---------- Data records ----------

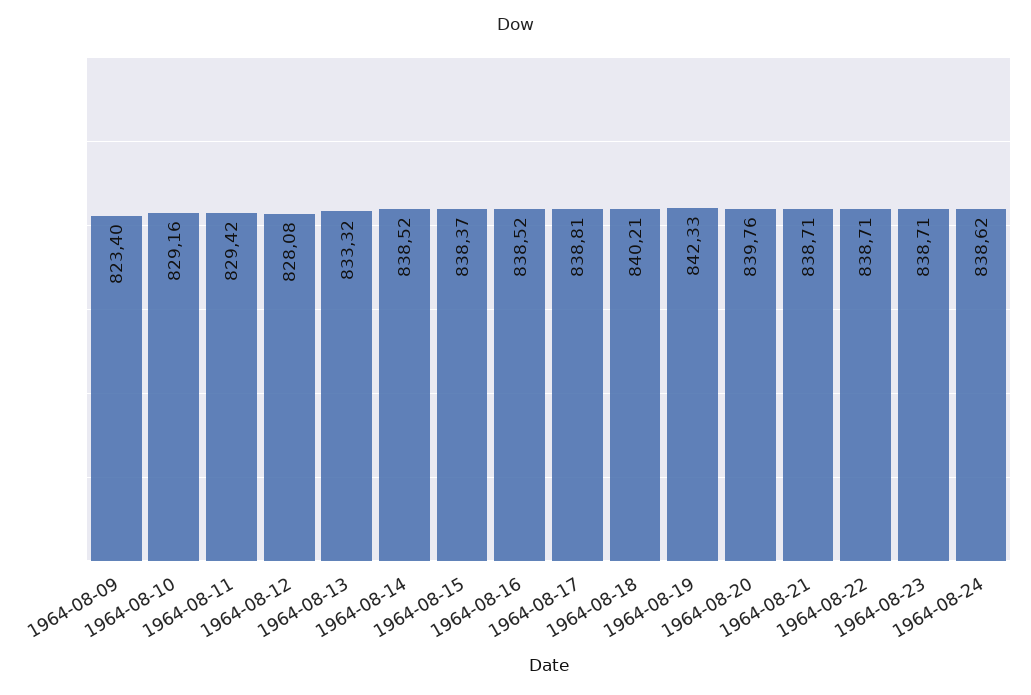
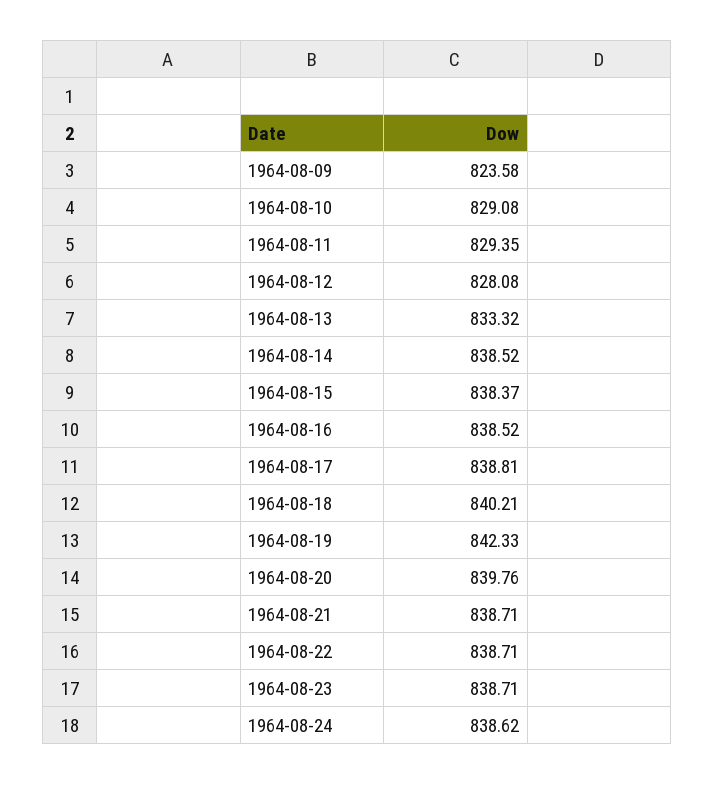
  {
-   "1964-08-09": 823.4,
+   "1964-08-09": 823.58,
-   "1964-08-10": 829.16,
+   "1964-08-10": 829.08,
-   "1964-08-11": 829.42,
+   "1964-08-11": 829.35,
    "1964-08-12": 828.08,
    "1964-08-13": 833.32,
    "1964-08-14": 838.52,
    "1964-08-15": 838.37,
    "1964-08-16": 838.52,
    "1964-08-17": 838.81,
    "1964-08-18": 840.21,
    "1964-08-19": 842.33,
    "1964-08-20": 839.76,
    "1964-08-21": 838.71,
    "1964-08-22": 838.71,
    "1964-08-23": 838.71,
    "1964-08-24": 838.62
  }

----------

Exercise goal
Except for the pictures, copy the material above exactly.

Answer space
  {
-   "1964-08-09": 823.4,
+   "1964-08-09": 823.58,
-   "1964-08-10": 829.16,
+   "1964-08-10": 829.08,
-   "1964-08-11": 829.42,
+   "1964-08-11": 829.35,
    "1964-08-12": 828.08,
    "1964-08-13": 833.32,
    "1964-08-14": 838.52,
    "1964-08-15": 838.37,
    "1964-08-16": 838.52,
    "1964-08-17": 838.81,
    "1964-08-18": 840.21,
    "1964-08-19": 842.33,
    "1964-08-20": 839.76,
    "1964-08-21": 838.71,
    "1964-08-22": 838.71,
    "1964-08-23": 838.71,
    "1964-08-24": 838.62
  }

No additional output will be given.